Le Manifeste Praslin   par Beaubrun Ardouin (1796-1865)

Beaubrun Ardouin fut l’un des premiers historiens d’Haïti, et l’un de ses  hommes politiques les plus puissants. Dans le dernier des onze volumes de ses Etudes sur l’Histoire d’Haïti (1860), il décrit la révolution de 1843. Lorsque le Président Boyer tenta d’expulser son rival, Hérard-Dumesle, du corps législatif, Hérard et son cousin, Charles Rivière, proclamèrent la révolution depuis leur propriété de Praslin, près des Cayes  (une ville dans le Sud)

Le  1er septembre 1842, une réunion formée aux Cayes sous le nom de «Société des droits de l’homme et du citoyen», et présidée par M. Hérard Dumesle, arrêta et signa un acte intitulé  «Manifeste ou Appel des citoyens des Cayes à leurs concitoyens», contenant l’exposé des griefs de l’Opposition contre le président Boyer.

Puis venaient les attributions conférées à ce gouvernement pour former une «assemblée constituante», afin d’avoir «une constitution des plus démocratiques, qui proclame hautement la souveraineté du peuple et les principes de l’élection temporaire dans la plupart des fonctions publiques», notamment le pouvoir exécutif.

Le citoyen Charles Hérard aîné Rivière, chef de bataillon au régiment d’artillerie des Cayes, fut de suite choisi dans ce dessein. Il signa cet acte en qualité de Chef d’exécution.

Les insurgés de Praslin étaient en route le 31 janvier pour se rendre à l’Anse-d’Eynaud, quand ce jour-là les opposants de Jérémie se déclarèrent contre le gouvernement en prenant les armes.

Les troupes [du gouvernement…] étaient rendues devant Léogane. L’attaque dirigée contre cette ville ne fut pas sérieuse ; la garde à pied du Président… soutint un instant ce combat. Toute la garde nationale du Port-au-Prince passa du côté des insurgés, avec les autres régiments de ligne.

A 2 heures de l’après-midi du dimanche 12 mars, Boyer fut informé de tout ce qui avait eu lieu devant Léogane.
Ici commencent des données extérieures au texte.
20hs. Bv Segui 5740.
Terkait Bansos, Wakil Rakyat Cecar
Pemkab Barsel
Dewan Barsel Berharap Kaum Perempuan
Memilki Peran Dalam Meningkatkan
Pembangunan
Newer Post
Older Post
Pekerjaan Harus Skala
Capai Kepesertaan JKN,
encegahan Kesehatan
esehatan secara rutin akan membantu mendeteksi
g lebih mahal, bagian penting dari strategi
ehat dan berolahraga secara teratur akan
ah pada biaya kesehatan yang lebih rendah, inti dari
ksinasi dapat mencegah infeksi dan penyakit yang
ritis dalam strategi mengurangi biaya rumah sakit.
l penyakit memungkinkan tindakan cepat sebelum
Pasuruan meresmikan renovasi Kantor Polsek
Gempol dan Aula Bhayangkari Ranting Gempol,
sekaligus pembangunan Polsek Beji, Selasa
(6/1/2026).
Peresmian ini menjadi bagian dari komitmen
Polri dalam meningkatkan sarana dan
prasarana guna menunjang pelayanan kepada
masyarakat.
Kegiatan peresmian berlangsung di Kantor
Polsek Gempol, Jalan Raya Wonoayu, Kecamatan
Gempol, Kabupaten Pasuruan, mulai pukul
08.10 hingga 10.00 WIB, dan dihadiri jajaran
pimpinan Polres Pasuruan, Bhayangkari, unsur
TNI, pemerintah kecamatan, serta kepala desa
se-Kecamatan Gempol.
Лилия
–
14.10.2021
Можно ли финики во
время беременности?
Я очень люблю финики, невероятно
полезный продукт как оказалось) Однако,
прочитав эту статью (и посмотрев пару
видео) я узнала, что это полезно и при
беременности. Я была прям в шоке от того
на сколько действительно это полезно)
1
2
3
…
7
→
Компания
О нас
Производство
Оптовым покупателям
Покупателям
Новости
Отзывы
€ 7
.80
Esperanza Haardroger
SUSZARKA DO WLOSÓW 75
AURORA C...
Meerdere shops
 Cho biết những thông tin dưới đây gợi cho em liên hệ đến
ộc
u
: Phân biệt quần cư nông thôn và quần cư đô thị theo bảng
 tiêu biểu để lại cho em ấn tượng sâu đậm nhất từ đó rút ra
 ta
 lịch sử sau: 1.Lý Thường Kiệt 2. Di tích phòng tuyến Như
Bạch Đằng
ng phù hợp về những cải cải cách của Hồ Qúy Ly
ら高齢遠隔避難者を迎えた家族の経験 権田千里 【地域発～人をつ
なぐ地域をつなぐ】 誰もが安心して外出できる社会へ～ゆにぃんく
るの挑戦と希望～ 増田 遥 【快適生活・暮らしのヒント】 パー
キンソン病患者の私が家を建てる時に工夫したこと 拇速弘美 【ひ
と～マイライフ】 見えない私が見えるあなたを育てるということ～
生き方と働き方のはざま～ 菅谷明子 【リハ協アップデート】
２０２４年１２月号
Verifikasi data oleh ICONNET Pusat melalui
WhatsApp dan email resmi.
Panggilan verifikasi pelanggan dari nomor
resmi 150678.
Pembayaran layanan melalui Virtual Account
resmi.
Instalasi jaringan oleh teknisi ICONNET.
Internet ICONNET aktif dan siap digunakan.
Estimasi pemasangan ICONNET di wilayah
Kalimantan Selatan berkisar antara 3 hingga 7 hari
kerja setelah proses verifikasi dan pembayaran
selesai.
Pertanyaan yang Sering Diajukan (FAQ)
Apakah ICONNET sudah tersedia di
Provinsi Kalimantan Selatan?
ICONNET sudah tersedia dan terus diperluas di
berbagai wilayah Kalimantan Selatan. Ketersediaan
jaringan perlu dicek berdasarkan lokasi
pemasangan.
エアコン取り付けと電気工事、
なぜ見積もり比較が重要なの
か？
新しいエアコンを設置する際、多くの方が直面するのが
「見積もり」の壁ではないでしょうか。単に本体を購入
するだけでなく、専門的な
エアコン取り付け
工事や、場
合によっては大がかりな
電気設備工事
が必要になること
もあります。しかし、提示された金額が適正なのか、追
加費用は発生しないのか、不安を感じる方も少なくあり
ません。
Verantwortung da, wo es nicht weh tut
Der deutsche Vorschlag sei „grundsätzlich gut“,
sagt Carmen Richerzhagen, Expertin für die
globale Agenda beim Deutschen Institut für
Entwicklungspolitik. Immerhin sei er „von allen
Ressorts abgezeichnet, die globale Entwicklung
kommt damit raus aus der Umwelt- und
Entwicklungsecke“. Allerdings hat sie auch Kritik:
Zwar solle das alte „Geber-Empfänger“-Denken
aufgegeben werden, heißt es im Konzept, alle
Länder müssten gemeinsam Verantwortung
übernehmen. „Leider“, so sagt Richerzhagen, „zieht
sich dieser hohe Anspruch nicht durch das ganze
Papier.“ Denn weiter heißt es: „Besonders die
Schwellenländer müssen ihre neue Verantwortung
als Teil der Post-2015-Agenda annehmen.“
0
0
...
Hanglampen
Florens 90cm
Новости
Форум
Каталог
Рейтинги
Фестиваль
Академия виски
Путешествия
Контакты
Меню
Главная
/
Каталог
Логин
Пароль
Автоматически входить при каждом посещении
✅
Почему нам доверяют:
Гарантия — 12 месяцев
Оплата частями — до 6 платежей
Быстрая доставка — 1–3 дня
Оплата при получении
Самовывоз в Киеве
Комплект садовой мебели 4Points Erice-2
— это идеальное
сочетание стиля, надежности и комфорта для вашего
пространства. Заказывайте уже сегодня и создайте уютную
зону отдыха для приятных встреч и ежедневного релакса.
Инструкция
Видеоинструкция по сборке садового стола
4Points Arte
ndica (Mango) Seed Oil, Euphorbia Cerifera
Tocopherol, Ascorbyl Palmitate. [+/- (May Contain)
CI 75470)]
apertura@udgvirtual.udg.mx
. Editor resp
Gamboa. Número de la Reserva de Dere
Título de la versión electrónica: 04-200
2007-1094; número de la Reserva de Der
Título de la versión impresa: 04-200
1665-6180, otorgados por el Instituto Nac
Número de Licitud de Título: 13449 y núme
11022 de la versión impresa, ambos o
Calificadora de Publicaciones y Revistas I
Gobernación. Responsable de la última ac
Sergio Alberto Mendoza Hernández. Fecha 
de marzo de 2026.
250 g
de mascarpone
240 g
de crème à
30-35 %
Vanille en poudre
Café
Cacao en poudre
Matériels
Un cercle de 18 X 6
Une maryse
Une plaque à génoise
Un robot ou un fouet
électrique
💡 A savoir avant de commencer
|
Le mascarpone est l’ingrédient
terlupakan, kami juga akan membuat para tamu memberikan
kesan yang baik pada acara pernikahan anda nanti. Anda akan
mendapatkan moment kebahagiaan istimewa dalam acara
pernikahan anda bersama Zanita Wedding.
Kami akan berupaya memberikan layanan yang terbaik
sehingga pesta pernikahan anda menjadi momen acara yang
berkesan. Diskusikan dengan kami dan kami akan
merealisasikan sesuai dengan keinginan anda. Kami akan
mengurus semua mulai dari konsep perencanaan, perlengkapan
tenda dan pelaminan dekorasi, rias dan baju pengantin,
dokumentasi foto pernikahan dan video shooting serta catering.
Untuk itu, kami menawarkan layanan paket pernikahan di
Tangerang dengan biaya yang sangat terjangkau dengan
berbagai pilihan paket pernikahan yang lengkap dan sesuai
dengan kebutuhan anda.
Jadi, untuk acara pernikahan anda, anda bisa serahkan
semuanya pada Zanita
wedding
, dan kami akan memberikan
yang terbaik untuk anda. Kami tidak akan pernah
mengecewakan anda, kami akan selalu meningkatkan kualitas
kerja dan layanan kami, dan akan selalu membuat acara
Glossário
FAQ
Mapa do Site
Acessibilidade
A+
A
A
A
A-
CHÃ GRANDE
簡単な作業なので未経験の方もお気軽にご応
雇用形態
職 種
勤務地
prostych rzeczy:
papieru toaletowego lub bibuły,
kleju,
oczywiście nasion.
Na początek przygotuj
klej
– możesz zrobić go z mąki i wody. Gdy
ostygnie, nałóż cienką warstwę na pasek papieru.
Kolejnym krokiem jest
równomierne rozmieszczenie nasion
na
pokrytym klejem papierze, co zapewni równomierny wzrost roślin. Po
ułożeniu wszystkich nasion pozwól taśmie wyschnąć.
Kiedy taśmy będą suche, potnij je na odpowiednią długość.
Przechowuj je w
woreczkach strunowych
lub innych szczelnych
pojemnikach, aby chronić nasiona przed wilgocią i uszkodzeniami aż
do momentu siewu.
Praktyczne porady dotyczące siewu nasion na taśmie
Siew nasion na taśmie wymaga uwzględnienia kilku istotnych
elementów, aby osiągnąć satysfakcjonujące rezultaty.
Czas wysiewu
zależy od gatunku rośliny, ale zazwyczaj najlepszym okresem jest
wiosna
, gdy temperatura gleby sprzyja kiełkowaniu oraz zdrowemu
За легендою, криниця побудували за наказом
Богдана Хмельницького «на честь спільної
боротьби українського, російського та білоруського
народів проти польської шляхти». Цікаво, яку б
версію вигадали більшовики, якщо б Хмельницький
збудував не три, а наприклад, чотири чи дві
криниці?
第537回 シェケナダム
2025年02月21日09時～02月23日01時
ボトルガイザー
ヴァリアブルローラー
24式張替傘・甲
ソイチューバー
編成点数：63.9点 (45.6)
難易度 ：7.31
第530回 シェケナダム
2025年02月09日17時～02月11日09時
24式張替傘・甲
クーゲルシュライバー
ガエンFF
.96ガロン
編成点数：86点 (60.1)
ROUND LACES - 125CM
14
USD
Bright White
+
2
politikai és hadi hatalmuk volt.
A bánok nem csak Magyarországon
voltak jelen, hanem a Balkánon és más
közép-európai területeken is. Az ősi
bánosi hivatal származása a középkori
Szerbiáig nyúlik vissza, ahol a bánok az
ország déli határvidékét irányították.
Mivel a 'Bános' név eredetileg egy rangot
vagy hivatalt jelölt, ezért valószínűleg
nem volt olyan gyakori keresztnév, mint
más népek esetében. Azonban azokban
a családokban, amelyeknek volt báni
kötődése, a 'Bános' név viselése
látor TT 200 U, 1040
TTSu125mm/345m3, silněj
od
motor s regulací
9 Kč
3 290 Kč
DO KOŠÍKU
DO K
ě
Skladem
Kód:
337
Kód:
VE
Le résultat politique étant obtenu par l’issue du combat, il n’avait plus qu’à procéder aux préparatifs de son embarquement sur la corvette anglaise. J’allai au palais où je le trouvai presque seul ; pas un fonctionnaire public n’y était venu depuis quelques jours. C’est un curieux, sinon triste spectacle, que celui d’un pouvoir politique qui tombe devant une révolution accomplie par l’abandon de l’opinion publique. Chacun cherche à s’effacer le mieux possible, pour ne pas se compromettre envers le nouveau pouvoir qui va s’élever: le soleil levant paraît alors plus radieux que celui qui se couche.